_WHAT TO PRODUCE_: Find every line below that contains the word "type" and copy it out.

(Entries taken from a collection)
◇ ◇ ◇ ◇
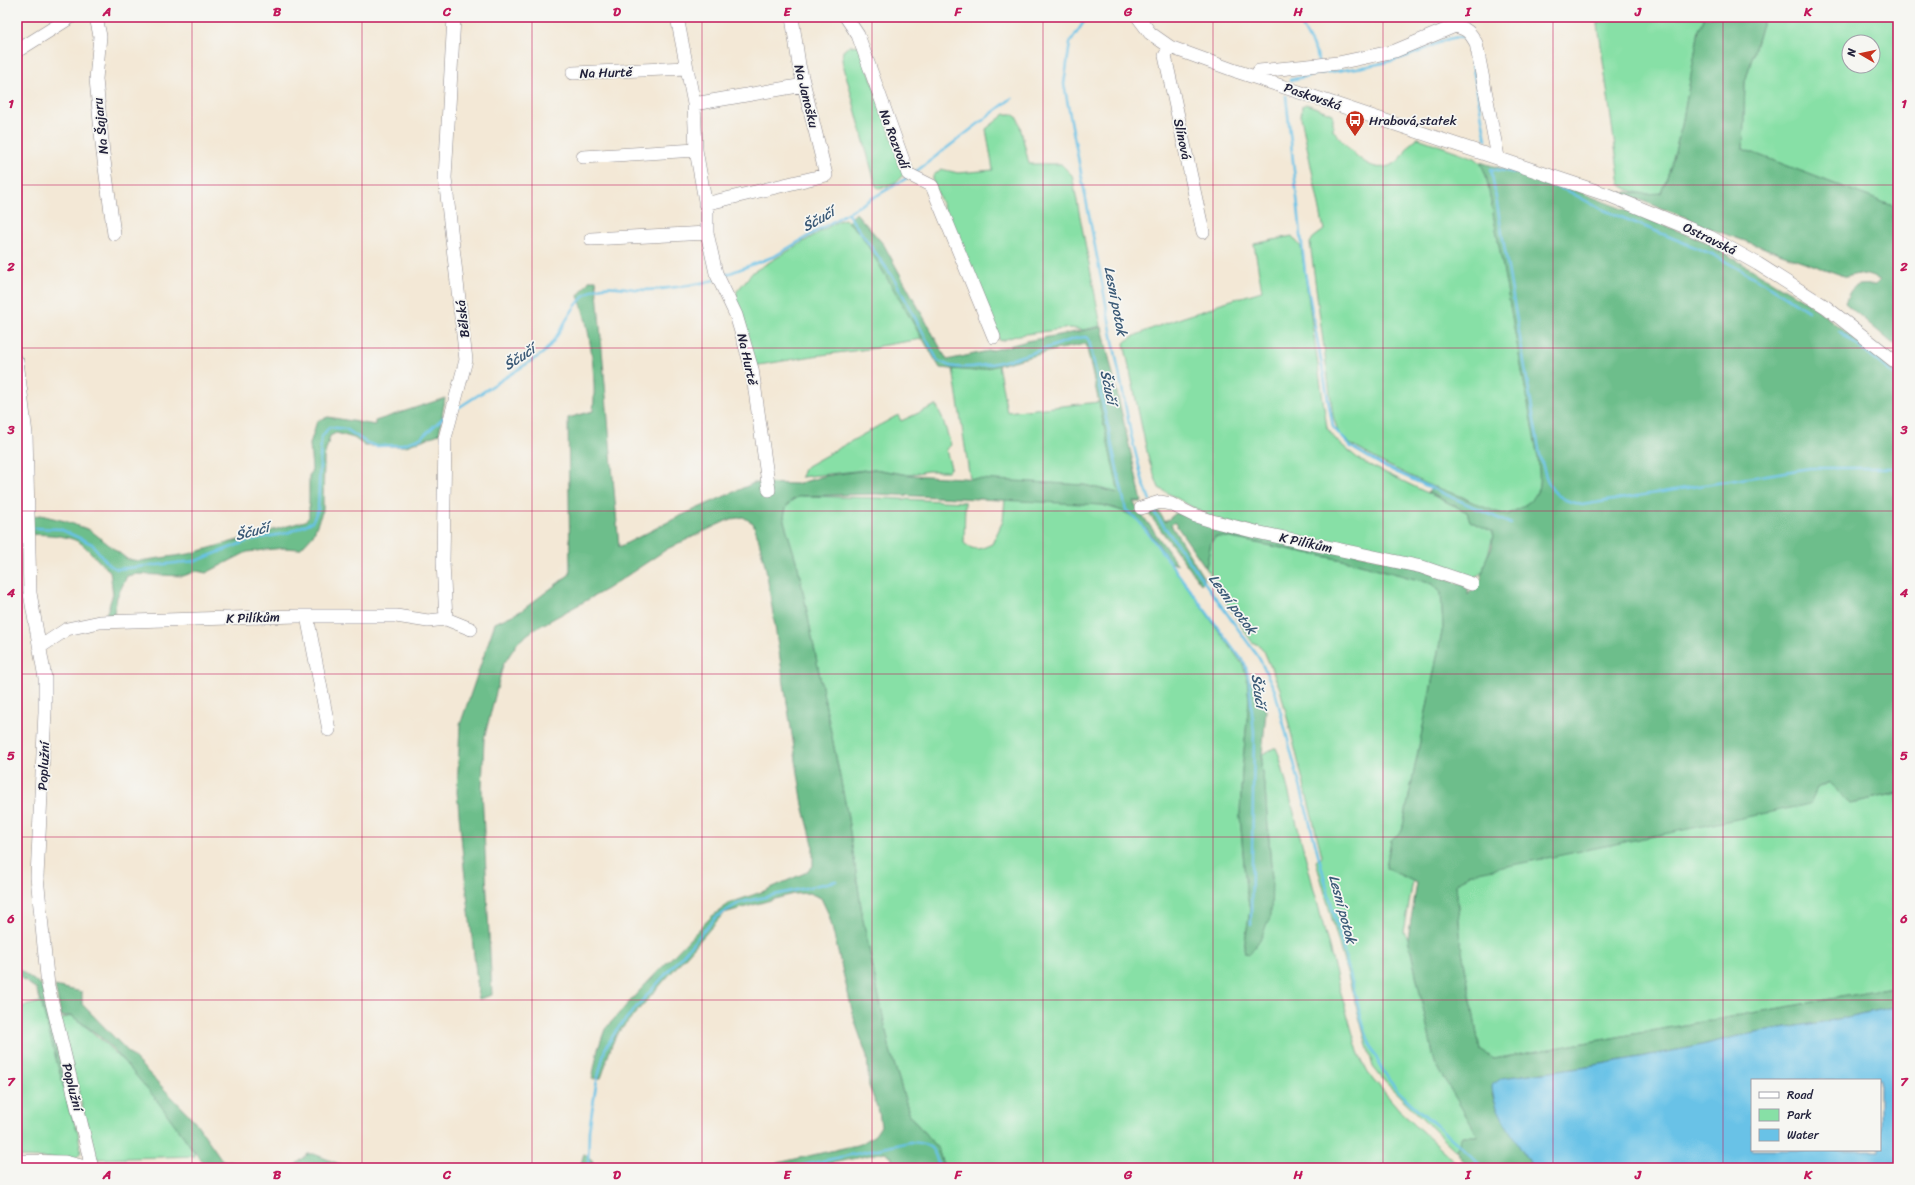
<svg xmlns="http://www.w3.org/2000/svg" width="1915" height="1185" font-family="Sriracha,sans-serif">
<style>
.green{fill:#87e0a6;stroke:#548170;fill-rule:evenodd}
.forest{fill:#6dbe8b;stroke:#487063}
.water{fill:#69c2e7;stroke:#467291;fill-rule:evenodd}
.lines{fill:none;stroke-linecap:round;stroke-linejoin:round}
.stream{stroke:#69c2e7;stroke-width:2.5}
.minor-casing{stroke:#8a8588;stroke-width:14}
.minor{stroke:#fff;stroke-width:13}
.grid{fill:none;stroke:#c2185b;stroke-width:1;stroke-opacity:0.55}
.labels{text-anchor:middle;stroke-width:3.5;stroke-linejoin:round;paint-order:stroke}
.street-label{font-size:13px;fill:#22223b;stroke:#f6f6f2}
.poi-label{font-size:13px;fill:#22223b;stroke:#f6f6f2;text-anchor:start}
.water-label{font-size:14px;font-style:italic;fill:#3b5a77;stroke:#f6f6f2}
.neatline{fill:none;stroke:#c2185b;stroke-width:1.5}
.grid-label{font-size:13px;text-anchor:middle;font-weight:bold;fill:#c2185b}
</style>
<rect width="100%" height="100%" fill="#f6f6f2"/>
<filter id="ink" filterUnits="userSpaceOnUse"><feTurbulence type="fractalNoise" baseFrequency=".025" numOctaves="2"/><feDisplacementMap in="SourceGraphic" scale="8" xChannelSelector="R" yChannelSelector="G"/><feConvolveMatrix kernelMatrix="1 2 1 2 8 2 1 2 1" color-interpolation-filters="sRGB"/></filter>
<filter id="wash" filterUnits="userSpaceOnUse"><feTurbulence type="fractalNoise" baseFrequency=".012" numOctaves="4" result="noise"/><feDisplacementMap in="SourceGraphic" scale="16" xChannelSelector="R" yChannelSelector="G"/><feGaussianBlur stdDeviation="0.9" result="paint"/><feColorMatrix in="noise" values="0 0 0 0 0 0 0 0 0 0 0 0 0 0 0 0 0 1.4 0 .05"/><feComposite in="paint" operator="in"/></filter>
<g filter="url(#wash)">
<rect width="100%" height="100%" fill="#f3e8d6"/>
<!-- green -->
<path class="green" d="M 1597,17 L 1705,17 L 1699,30 L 1682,125 L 1671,166 L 1661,193 C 1648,196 1630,193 1620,184 Z
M 1764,17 L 1898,17 L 1898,208 L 1743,149 L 1745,82 ZM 1849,42 L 1873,42 L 1873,66 L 1849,66 Z
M 860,45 L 904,174 L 896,182 L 880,189 L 876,186 L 842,60 L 843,51 L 849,46 Z
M 1306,104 L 1333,114 L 1333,130 C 1349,147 1371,182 1398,161 C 1407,154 1405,145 1418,138 L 1475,158 L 1482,164 L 1486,175 L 1538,458 C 1542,495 1539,498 1507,515 L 1487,510 L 1463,497 L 1431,486 L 1383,463 L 1350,444 L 1338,432 L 1333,416 L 1310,243 L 1313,238 L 1324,230 L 1301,117 L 1302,106 Z
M 1005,114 L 1012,114 L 1018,118 L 1029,164 L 1061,164 L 1072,175 L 1101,326 L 1083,330 L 1070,328 L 1019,335 L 1000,341 L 933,182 L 933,176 L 941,169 L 958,173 L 993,170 L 986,129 Z
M 845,219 L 862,236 L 889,280 L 922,339 L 879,346 L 876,348 L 813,356 L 753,366 L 735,302 L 737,291 L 753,272 L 838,221 Z
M 1292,236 L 1301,247 L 1327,428 L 1337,441 L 1361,461 L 1467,512 L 1470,521 L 1493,531 C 1492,547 1486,557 1483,572 L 1472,579 L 1454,574 L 1454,571 L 1213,519 L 1159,488 L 1149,461 L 1124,343 C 1132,333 1196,313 1212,308 L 1218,304 L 1262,291 L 1254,244 Z
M 998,365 L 1007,412 L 1099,402 L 1119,493 L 1084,485 L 970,479 L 953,369 L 976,371 Z
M 936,405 L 942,417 L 951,445 L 946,450 L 951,467 L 948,471 L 927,471 L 909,475 L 874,469 L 801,477 L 804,469 L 807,466 L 898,415 L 901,421 Z
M 801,496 L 878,498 L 965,502 L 964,543 C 974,552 981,549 992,544 L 1003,521 L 1005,499 L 1102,505 L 1126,512 L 1140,520 L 1243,665 L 1247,678 L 1249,701 L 1242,770 L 1240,815 L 1246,890 L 1250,910 L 1244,948 L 1272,879 L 1265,789 L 1261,767 L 1263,754 L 1274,748 L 1276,748 L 1279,755 L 1339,986 L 1359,1055 L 1368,1073 L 1403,1114 L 1462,1168 L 944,1168 L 938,1149 L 910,1116 L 890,1050 L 863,920 L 847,812 L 798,567 L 784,521 C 784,508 788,500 801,496 Z
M 1220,536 L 1353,562 L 1433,584 L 1441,593 L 1443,627 L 1402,831 L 1391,840 L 1386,868 L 1413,881 L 1404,932 L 1408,938 L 1435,1063 L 1479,1136 L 1462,1136 L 1456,1151 L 1385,1082 L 1373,1067 L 1316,861 L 1322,856 L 1280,689 L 1264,651 L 1260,646 L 1252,642 L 1226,602 L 1206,568 L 1211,542 L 1215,537 Z
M 1829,782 L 1851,803 L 1898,793 L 1898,987 L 1494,1059 L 1480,1050 L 1461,945 L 1456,884 L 1469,874 L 1817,788 Z
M 41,1002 L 71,1114 L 78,1132 L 81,1152 L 75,1159 L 17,1157 L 17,1008 Z
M 72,1016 C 121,1052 160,1100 194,1152 L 194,1156 L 96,1159 L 59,1019 Z"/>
<!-- forest -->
<path class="forest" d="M 1705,17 L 1764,17 L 1745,82 L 1743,149 L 1898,208 L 1898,348 L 1845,303 C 1852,284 1856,284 1875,285 L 1880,280 C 1867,274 1860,272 1847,277 L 1708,228 L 1685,217 L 1624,194 L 1627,192 L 1647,194 L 1661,193 L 1671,166 L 1682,125 L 1699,30 Z
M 1480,162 L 1577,191 L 1706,242 L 1813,306 L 1898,374 L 1898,793 L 1851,803 L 1828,782 L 1817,788 L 1810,804 L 1469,874 L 1456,884 L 1461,945 L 1480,1050 L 1494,1059 L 1898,987 L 1898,1006 L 1829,1021 L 1738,1036 L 1694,1047 L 1601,1064 L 1502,1078 L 1492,1094 L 1497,1107 L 1532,1168 L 1468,1168 L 1456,1151 L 1462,1136 L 1478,1136 L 1435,1063 L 1408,938 L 1417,883 L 1386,868 L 1391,840 L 1402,831 L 1443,627 L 1441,593 L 1433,584 L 1353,562 L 1228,537 L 1215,537 L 1211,542 L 1206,568 L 1174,522 L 1171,525 L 1205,580 L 1201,584 L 1149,514 L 1158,510 L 1165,522 L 1176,513 L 1420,568 L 1468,587 L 1468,595 L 1481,579 L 1486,559 L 1492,547 L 1493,532 L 1470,521 L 1467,512 L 1427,492 L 1435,487 C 1460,495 1481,508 1507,515 C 1539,498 1542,495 1538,458 L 1486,175 Z
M 856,213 L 884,245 L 947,360 L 1002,348 L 1027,341 L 1102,327 L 1142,502 L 1133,502 L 1178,565 L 1170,562 C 1149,531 1141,513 1102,505 L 876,494 L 801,496 C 788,500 784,508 784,521 L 798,567 L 847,812 L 863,920 L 890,1050 L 910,1116 L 938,1149 L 944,1168 L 894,1168 L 891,1156 L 885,1152 L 809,1168 L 756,1168 L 861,1144 L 875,1135 L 881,1126 L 879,1112 L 869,1086 L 867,1056 L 855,1022 L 829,915 L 821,898 L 809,893 L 793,894 L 724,913 L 617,1034 C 609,1048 607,1063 601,1078 L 592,1079 L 598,1049 L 605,1029 L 641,989 L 711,917 L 730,903 L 764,891 L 807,872 L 813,866 L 813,844 L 803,805 L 766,569 L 758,537 L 753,523 L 743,517 L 728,520 L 667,549 L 607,589 L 533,630 L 518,642 L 503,665 L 484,739 L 483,763 L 482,790 L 492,995 L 479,999 L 464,868 L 457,792 L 460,725 L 495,623 L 521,611 L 570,574 L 568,418 L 593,411 C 597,381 590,324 578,296 L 590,280 L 596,280 L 619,547 L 678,517 L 754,483 L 797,484 L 824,476 L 874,469 L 909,475 L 1084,485 L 1119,493 L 1086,344 L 1055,350 L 976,371 L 940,368 L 862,236 L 848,221 Z
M 445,398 L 439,434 L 406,446 L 365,446 L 354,438 L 336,433 L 330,436 L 324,457 L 323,510 L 313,535 L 300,549 L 284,548 L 247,552 L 206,573 L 197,571 L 183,576 L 136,574 L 127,576 L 117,597 L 114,614 L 106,615 L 113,594 L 110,571 C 100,564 93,554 83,545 C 70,533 34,534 17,535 L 17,519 L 41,515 L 65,521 L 90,530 L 127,559 L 139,561 L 189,554 L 305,521 L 309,517 L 309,477 L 312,469 L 310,444 L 317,421 L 328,417 L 375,425 L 375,421 Z
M 1247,678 L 1257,687 L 1266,711 L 1261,767 L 1265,789 L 1272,879 L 1271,915 L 1261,938 L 1250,954 L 1245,953 L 1244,948 L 1250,910 L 1246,890 L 1240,815 L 1242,770 L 1249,701 Z
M 17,968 L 42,986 L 75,1122 L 71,1115 L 41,1002 L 36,989 L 17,975 Z
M 55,986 L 82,992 L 82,1004 L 194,1120 L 222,1160 L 255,1168 L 207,1168 L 155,1098 L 114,1050 L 97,1034 L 72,1016 L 61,1016 Z
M 584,1153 L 593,1162 L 594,1168 L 580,1168 Z
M 308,1154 L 314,1154 L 349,1168 L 266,1168 L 293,1167 Z"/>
<!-- water -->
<path class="water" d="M 1898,1006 L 1898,1164 L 1881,1168 L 1532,1168 C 1521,1146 1491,1109 1492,1085 L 1502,1078 L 1601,1064 L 1694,1047 L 1738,1036 L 1829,1021 ZM 1752,1080 L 1880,1080 L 1880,1150 L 1752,1150 Z"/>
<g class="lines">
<!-- stream -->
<path class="stream" d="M 1087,17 L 1070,43 L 1064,84 L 1131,435 L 1143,482 L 1150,500
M 1297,17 L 1317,54 L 1318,61
M 1320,70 L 1321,73 C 1354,69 1390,64 1421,51 C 1433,46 1452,34 1465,38 L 1468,41 L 1486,140
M 1290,80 L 1321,73
M 1286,96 L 1305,272 L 1333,427 L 1351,447 L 1385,467 L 1511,524
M 914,173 L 1012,98
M 847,213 L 907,178
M 722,276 L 775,256 L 847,213 L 895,280 L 938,361 C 942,362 946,365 950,366 C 983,373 1045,348 1077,338 L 1086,337 L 1089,340 L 1126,510 L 1139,521 L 1245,664 L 1249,680 L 1254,732 L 1251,925
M 1808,311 L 1771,287 L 1714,255 L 1599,208 L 1568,191 L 1517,173 L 1491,169 L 1540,455 C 1548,485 1549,498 1582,505 L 1810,468 L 1898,468
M 1839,331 L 1898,378
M 458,408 L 542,354 C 563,336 568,304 593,290 C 608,282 629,290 645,290 C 659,290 701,284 714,280
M 1153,508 L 1156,515 L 1259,658 L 1275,691 L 1364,1028 C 1372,1050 1382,1074 1399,1092 C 1426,1119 1457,1140 1483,1168
M 33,528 L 60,529 L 92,544 L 109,565 L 117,569 L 196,561 L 250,540 L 287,533 L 312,522 L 318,510 L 321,438 L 329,427 L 346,429 L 367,443 L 376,446 L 400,445 L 421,438 L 445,416
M 17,529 L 24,528
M 588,1168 L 589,1130 L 596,1085 L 605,1049 L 617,1029 L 716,917 L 739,903 L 836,881
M 790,1168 L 910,1142 C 931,1143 935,1148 939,1168"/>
</g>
</g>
<g filter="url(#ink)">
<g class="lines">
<!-- minor casing -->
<g class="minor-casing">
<path id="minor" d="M 96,17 L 100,36 L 96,79 L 103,153 L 114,234
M 677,17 L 694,104 L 696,150 L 707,212 L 707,233 L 716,273 L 736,315 L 752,369 L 769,490
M 846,17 L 858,35 L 908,174 L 932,186 L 994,337
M 1138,17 L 1150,33 L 1170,47 L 1236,71 L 1608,195 L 1710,237 L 1758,264 L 1826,307 L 1898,364
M 1170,47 L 1165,56 L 1203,232
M 17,51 L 71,17
M 573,73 L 687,68
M 1255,77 L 1259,71 L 1338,63 L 1395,51 L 1455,26 C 1467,29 1470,32 1476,43 L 1498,157
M 694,104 L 804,85
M 583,157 L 696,150
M 705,204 L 826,175 L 799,65 L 792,17
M 591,239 L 707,233
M 17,361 L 26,434 L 30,593 L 45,678 L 45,712 L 37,877 L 48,986 L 92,1168
M 1141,508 L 1160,502 L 1171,504 L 1193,515 L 1212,521 L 1256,532 L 1422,567 L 1472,584
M 307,616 L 329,730
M 446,619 L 443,562 L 445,438 L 466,360 L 445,178 L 454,17
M 40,647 L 67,629 L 100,622 L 297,616 L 396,616 L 428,621 L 446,619 L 471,629
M 17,1161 L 65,1162 L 90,1168"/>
</g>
<!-- minor -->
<use href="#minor" class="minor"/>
</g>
</g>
<!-- grid -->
<path class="grid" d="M 192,17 L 192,1168M 362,17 L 362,1168M 532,17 L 532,1168M 702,17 L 702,1168M 872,17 L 872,1168M 1043,17 L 1043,1168M 1213,17 L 1213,1168M 1383,17 L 1383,1168M 1553,17 L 1553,1168M 1723,17 L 1723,1168M 17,185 L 1898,185M 17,348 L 1898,348M 17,511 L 1898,511M 17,674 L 1898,674M 17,837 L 1898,837M 17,1000 L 1898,1000"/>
<!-- icons -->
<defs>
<g id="bus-pin" transform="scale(1)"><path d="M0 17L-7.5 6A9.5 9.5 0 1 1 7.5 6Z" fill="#c8321e" stroke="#f6f6f2"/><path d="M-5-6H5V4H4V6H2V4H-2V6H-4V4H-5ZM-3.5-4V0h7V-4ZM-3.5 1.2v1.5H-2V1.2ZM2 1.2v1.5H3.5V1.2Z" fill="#fff"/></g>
</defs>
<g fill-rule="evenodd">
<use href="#bus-pin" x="1355" y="120"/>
</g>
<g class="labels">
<!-- street labels -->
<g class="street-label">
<text transform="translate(606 72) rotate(-2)" y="5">Na Hurtě</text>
<text transform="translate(807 96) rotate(76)" y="5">Na Janošku</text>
<text transform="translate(1313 96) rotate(19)" y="5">Paskovská</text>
<text transform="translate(100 126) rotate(-96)" y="5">Na Šajaru</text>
<text transform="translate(895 139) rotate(69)" y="5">Na Rozvodí</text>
<text transform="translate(1183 139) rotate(78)" y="5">Slínová</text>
<text transform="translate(1710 238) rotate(26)" y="5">Ostravská</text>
<text transform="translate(462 319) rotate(-97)" y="5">Bělská</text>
<text transform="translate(748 359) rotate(77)" y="5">Na Hurtě</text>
<text transform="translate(1306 542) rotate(12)" y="5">K Pilíkům</text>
<text transform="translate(253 617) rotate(-2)" y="5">K Pilíkům</text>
<text transform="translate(43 766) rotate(-87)" y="5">Poplužní</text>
<text transform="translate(73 1087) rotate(76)" y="5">Poplužní</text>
</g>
<!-- poi labels -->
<g class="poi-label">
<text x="1369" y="125">Hrabová,statek</text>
</g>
<!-- water labels -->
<g class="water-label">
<text transform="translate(818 219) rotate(-30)" y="5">Ščučí</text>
<text transform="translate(1116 301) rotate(79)" y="5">Lesní potok</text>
<text transform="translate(519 357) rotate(-33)" y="5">Ščučí</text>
<text transform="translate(1109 387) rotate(78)" y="5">Ščučí</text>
<text transform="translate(252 531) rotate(-15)" y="5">Ščučí</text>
<text transform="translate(1233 604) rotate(54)" y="5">Lesní potok</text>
<text transform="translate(1259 691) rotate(82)" y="5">Ščučí</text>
<text transform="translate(1343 909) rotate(75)" y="5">Lesní potok</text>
</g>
</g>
<!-- margin -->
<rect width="1915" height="1185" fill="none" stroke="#f6f6f2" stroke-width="44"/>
<!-- legend -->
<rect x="1751" y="1079" width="130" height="72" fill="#f6f6f2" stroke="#a1a1a9"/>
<rect x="1759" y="1092" width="20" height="6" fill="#ffffff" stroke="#a1a1a9"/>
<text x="1787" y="1099" font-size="12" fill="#22223b">Road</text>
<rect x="1759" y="1109" width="20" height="12" fill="#87e0a6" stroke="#a1a1a9"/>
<text x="1787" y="1119" font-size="12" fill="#22223b">Park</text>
<rect x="1759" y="1129" width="20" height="12" fill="#69c2e7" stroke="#a1a1a9"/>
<text x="1787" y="1139" font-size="12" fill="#22223b">Water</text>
<!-- north arrow -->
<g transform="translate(1861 54) rotate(279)"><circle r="19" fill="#f6f6f2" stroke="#a1a1a9"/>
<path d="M0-3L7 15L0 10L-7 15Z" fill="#c8321e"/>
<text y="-6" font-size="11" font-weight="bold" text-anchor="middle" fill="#22223b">N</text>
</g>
<rect x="22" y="22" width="1871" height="1141" class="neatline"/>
<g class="grid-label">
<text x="107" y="16">A</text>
<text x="277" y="16">B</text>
<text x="447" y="16">C</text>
<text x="617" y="16">D</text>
<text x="787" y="16">E</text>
<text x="958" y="16">F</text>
<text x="1128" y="16">G</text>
<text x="1298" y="16">H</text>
<text x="1468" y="16">I</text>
<text x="1638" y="16">J</text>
<text x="1808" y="16">K</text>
<text x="11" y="108">1</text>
<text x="1904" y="108">1</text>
<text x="11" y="271">2</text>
<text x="1904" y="271">2</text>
<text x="11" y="434">3</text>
<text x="1904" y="434">3</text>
<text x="11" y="597">4</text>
<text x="1904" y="597">4</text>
<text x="11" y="760">5</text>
<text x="1904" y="760">5</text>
<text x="11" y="923">6</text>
<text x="1904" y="923">6</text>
<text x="11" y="1086">7</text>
<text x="1904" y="1086">7</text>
<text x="107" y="1179">A</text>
<text x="277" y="1179">B</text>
<text x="447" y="1179">C</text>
<text x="617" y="1179">D</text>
<text x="787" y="1179">E</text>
<text x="958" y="1179">F</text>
<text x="1128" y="1179">G</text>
<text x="1298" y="1179">H</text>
<text x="1468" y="1179">I</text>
<text x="1638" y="1179">J</text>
<text x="1808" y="1179">K</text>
</g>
</svg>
◇ ◇ ◇ ◇
_ANSWER_:
<filter id="ink" filterUnits="userSpaceOnUse"><feTurbulence type="fractalNoise" baseFrequency=".025" numOctaves="2"/><feDisplacementMap in="SourceGraphic" scale="8" xChannelSelector="R" yChannelSelector="G"/><feConvolveMatrix kernelMatrix="1 2 1 2 8 2 1 2 1" color-interpolation-filters="sRGB"/></filter>
<filter id="wash" filterUnits="userSpaceOnUse"><feTurbulence type="fractalNoise" baseFrequency=".012" numOctaves="4" result="noise"/><feDisplacementMap in="SourceGraphic" scale="16" xChannelSelector="R" yChannelSelector="G"/><feGaussianBlur stdDeviation="0.9" result="paint"/><feColorMatrix in="noise" values="0 0 0 0 0 0 0 0 0 0 0 0 0 0 0 0 0 1.4 0 .05"/><feComposite in="paint" operator="in"/></filter>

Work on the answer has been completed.